At the 2002 OMERACT meeting, Ms. Leong and other RA patients shared their opinions on the importance of such outcomes as sleep and fatigue. OMERACT’s Patient Research Partners program continues to engage patients with researchers in developing new tools and recognizing areas of concern for rheumatic disease patients, such as tolerability of MRI scanning duration.

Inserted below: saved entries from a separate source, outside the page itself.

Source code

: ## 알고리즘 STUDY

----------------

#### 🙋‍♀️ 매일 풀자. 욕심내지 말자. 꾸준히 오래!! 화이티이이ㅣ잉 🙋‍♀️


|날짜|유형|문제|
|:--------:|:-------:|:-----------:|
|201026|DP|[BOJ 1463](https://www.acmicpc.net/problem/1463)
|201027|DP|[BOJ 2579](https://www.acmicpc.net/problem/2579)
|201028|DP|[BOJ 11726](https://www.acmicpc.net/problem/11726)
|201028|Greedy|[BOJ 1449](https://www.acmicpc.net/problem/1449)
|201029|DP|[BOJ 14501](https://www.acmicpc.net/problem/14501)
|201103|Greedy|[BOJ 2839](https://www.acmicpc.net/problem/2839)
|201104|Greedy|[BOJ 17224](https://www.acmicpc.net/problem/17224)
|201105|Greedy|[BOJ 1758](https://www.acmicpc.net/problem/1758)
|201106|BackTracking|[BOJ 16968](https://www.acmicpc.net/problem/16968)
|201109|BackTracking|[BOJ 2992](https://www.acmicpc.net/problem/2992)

At the organization’s 2014 meeting, psoriatic arthritis patients participated in a working group to refine core responder indices for this disease. Across the research spectrum, patient stakeholder engagement is becoming more prevalent. The Food and Drug Administration Safety and Innovation Act (FDASIA), passed in 2012, requires patients to be involved in drug development. The FDA’s Patient-Focused Drug Development initiative includes a series of five meetings with patients to discuss the impact of disease on their lives. Patient-reported outcomes are now included in the current ACR/EULAR RA remission criteria, developed by a committee that included RA patients.

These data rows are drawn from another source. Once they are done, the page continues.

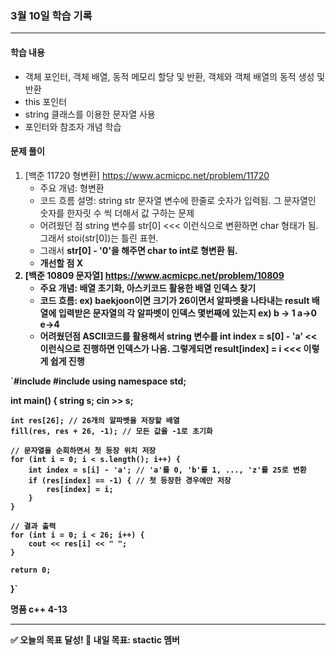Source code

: 
### 3월 10일 학습 기록
---

#### 학습 내용
- 객체 포인터, 객체 배열, 동적 메모리 할당 및 반환, 객체와 객체 배열의 동적 생성 및 반환
- this 포인터
- string 클래스를 이용한 문자열 사용
- 포인터와 참조자 개념 학습

#### 문제 풀이
1. [백준 11720 형변환] https://www.acmicpc.net/problem/11720
   - 주요 개념: 형변환
   - 코드 흐름 설명: string str 문자열 변수에 한줄로 숫자가 입력됨. 그 문자열인 숫자를 한자릿 수 씩 더해서 값 구하는 문제
   - 어려웠던 점 string 변수를 str[0] <<< 이런식으로 변환하면 char 형태가 됨. 그래서 stoi(str[0])는 틀린 표현.
   - 그래서 <b>str[0] - '0'<b>을 해주면 char to int로 형변환 됨.
   - 개선할 점 X
2. [백준 10809 문자열] https://www.acmicpc.net/problem/10809
   - 주요 개념: 배열 초기화, 아스키코드 활용한 배열 인덱스 찾기
   - 코드 흐름: ex) baekjoon이면 크기가 26이면서 알파벳을 나타내는 result 배열에 입력받은 문자열의 각 알파벳이 인덱스 몇번째에 있는지 ex) b -> 1 a->0 e->4
   - 어려웠던점 ASCII코드를 활용해서 string 변수를 int index = s[0] - 'a' << 이런식으로 진행하면 인덱스가 나옴. 그렇게되면 result[index] = i <<< 이렇게 쉽게 진행
  
`#include <iostream>
#include <string>
using namespace std;

int main() {
    string s;
    cin >> s;

    int res[26]; // 26개의 알파벳을 저장할 배열
    fill(res, res + 26, -1); // 모든 값을 -1로 초기화

    // 문자열을 순회하면서 첫 등장 위치 저장
    for (int i = 0; i < s.length(); i++) {
        int index = s[i] - 'a'; // 'a'를 0, 'b'를 1, ..., 'z'를 25로 변환
        if (res[index] == -1) { // 첫 등장한 경우에만 저장
            res[index] = i;
        }
    }

    // 결과 출력
    for (int i = 0; i < 26; i++) {
        cout << res[i] << " ";
    }

    return 0;
}`

<b> 명품 c++ 4-13



---

✅ 오늘의 목표 달성!
💪 내일 목표: stactic 멤버
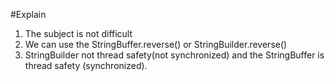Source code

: #Explain
1. The subject is not difficult
2. We can use the StringBuffer.reverse() or StringBuilder.reverse()
3. StringBuilder not thread safety(not synchronized) and the StringBuffer is thread safety (synchronized).
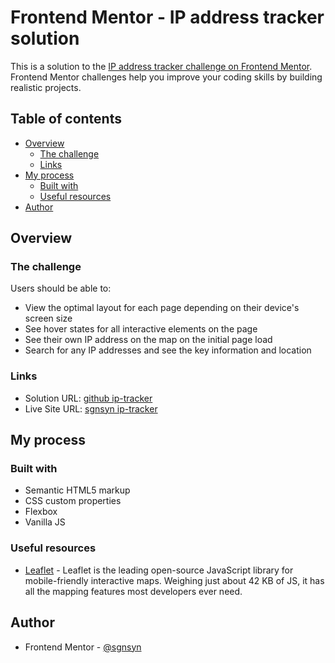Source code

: # Frontend Mentor - IP address tracker solution

This is a solution to the [IP address tracker challenge on Frontend Mentor](https://www.frontendmentor.io/challenges/ip-address-tracker-I8-0yYAH0). Frontend Mentor challenges help you improve your coding skills by building realistic projects.

## Table of contents

- [Overview](#overview)
  - [The challenge](#the-challenge)
  - [Links](#links)
- [My process](#my-process)
  - [Built with](#built-with)
  - [Useful resources](#useful-resources)
- [Author](#author)

## Overview

### The challenge

Users should be able to:

- View the optimal layout for each page depending on their device's screen size
- See hover states for all interactive elements on the page
- See their own IP address on the map on the initial page load
- Search for any IP addresses and see the key information and location

### Links

- Solution URL: [github ip-tracker](https://github.com/sgnsyn/ip-tracker)
- Live Site URL: [sgnsyn ip-tracker](https://sgnsyn.github.io/ip-tracker/)

## My process

### Built with

- Semantic HTML5 markup
- CSS custom properties
- Flexbox
- Vanilla JS

### Useful resources

- [Leaflet](https://leafletjs.com/) - Leaflet is the leading open-source JavaScript library for mobile-friendly interactive maps. Weighing just about 42 KB of JS, it has all the mapping features most developers ever need.

## Author

- Frontend Mentor - [@sgnsyn](https://www.frontendmentor.io/profile/sgnsyn)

Both patients and researchers can learn from each other, says Ms. Leong. “There is room for developing an infrastructure or process for new researchers to learn how to engage patients and vice versa,” she says. “I have learned that so much good can come from articulating
the patient’s experience in the research discussion. We can influence how a researcher understands concepts based on lived experience.”
Guiding Emerging Researchers
Patient stakeholders continue to influence new research, says Jennifer Leese, a research trainee and doctoral student at Arthritis Research Canada in Vancouver, B.C., Canada. Her work includes evaluating new tools to support self-management by patients with musculoskeletal disease.